Larson had been dominating the race, in which he was a favorite to win. He led for 96 laps before Blaney nudged ahead of him late in Stage 2 for the lead. That ending is largely inconsequential for Larson as far as the playoff goes. He is already locked into the finale with his victory in the opening race of the round of eight in Las Vegas.
The crash briefly made it a race between Blaney and Joe Gibbs Racing’s Denny Hamlin, who took the lead on the restart. But JJ Yeley, Brad Keselowski and Ross Chastain were all involved in a wreck seconds later, causing the caution flag to come out for the fifth time in the race, which ultimately gave Bell room to stage a comeback.

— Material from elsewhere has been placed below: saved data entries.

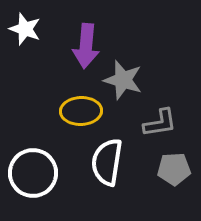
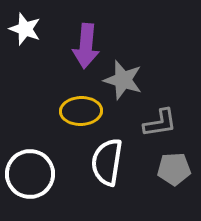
white circle: moved 3 px left, 1 px down
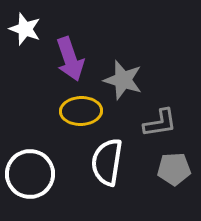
purple arrow: moved 16 px left, 13 px down; rotated 24 degrees counterclockwise
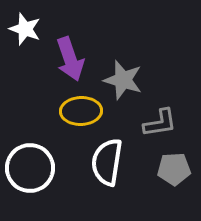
white circle: moved 6 px up
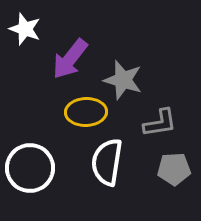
purple arrow: rotated 57 degrees clockwise
yellow ellipse: moved 5 px right, 1 px down
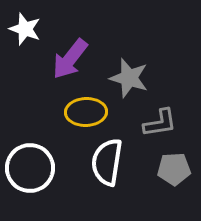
gray star: moved 6 px right, 2 px up
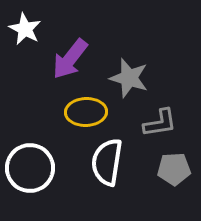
white star: rotated 8 degrees clockwise
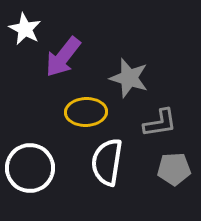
purple arrow: moved 7 px left, 2 px up
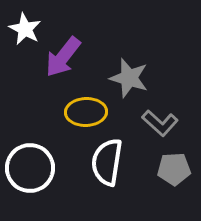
gray L-shape: rotated 51 degrees clockwise
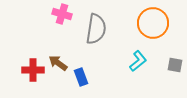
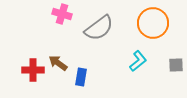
gray semicircle: moved 3 px right, 1 px up; rotated 44 degrees clockwise
gray square: moved 1 px right; rotated 14 degrees counterclockwise
blue rectangle: rotated 30 degrees clockwise
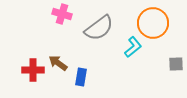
cyan L-shape: moved 5 px left, 14 px up
gray square: moved 1 px up
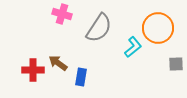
orange circle: moved 5 px right, 5 px down
gray semicircle: rotated 20 degrees counterclockwise
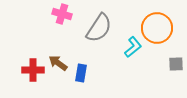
orange circle: moved 1 px left
blue rectangle: moved 4 px up
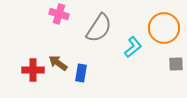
pink cross: moved 3 px left
orange circle: moved 7 px right
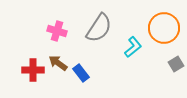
pink cross: moved 2 px left, 17 px down
gray square: rotated 28 degrees counterclockwise
blue rectangle: rotated 48 degrees counterclockwise
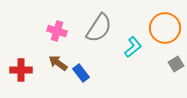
orange circle: moved 1 px right
red cross: moved 12 px left
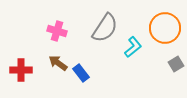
gray semicircle: moved 6 px right
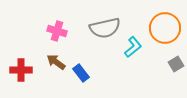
gray semicircle: rotated 44 degrees clockwise
brown arrow: moved 2 px left, 1 px up
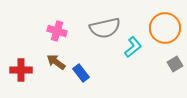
gray square: moved 1 px left
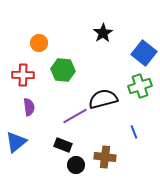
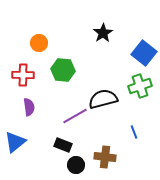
blue triangle: moved 1 px left
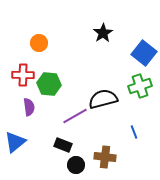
green hexagon: moved 14 px left, 14 px down
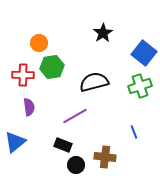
green hexagon: moved 3 px right, 17 px up; rotated 15 degrees counterclockwise
black semicircle: moved 9 px left, 17 px up
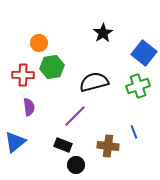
green cross: moved 2 px left
purple line: rotated 15 degrees counterclockwise
brown cross: moved 3 px right, 11 px up
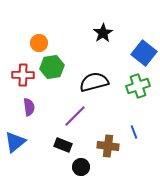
black circle: moved 5 px right, 2 px down
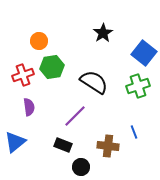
orange circle: moved 2 px up
red cross: rotated 20 degrees counterclockwise
black semicircle: rotated 48 degrees clockwise
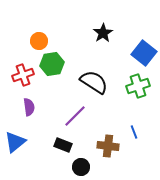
green hexagon: moved 3 px up
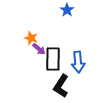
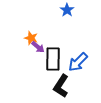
purple arrow: moved 1 px left, 2 px up
blue arrow: rotated 50 degrees clockwise
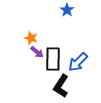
purple arrow: moved 1 px left, 5 px down
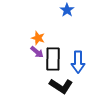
orange star: moved 7 px right
blue arrow: rotated 45 degrees counterclockwise
black L-shape: rotated 90 degrees counterclockwise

After the restart, Hamlin slammed into the wall on Turn 1 and radioed that something broke in the steering and sent him into the wall. He was out of the race with 32 laps to go in an unfortunate turn of events for Joe Gibbs Racing — Hamlin’s teammate Martin Truex Jr., another playoff driver, left with an engine issue moments later.
Both playoff drivers will look for a better outcome next week.
“We’ve still got a chance,” said owner Job Gibbs. “That’s the way we look at it. We’re going to Martinsville. It’s going to be a classic, I’m sure, but we do have a chance.”
The race was named the 4EVER 400 presented by Mobil 1 in a nod to Stewart-Haas Racing’s Kevin Harvick, who will retire from NASCAR at the end of this season after 60 career victories and three NASCAR national series championships.
Sunday was Harvick’s last race at the track where he won the NASCAR Sprint Cup championship nine years ago. He finished 11th Sunday.
RFK Racing’s Chris Buescher, who entered the race at eighth in the playoff field, had trouble with his No. 17 Ford from the start. Buescher was the only playoff driver Sunday without Stage 1 points, and his 21st-place finish puts him in a must-win situation next week at Martinsville.
Buescher dropped from seventh to eighth in the playoff standings entering the race after Blaney’s disqualification from the Las Vegas race was reversed. Buescher said Saturday that the reversal didn’t change much for him.
Grammy-winning artist and Trackhouse Racing co-owner Pitbull was the honorary pace car official. Trackhouse racing is in its third season and is home to Daniel Suarez in the No. 99 Chevrolet and Chastain driving the No. 1 Chevrolet.
“My schedule (is nothing) compared to these NASCAR drivers and what y’all got going on,” Pitbull said. “Do we relate to each other? Absolutely. Are we both hard workers? Clearly.”
NASCAR goes to Martinsville Speedway next Sunday for the final race in the round of eight. Bell is the defending race winner.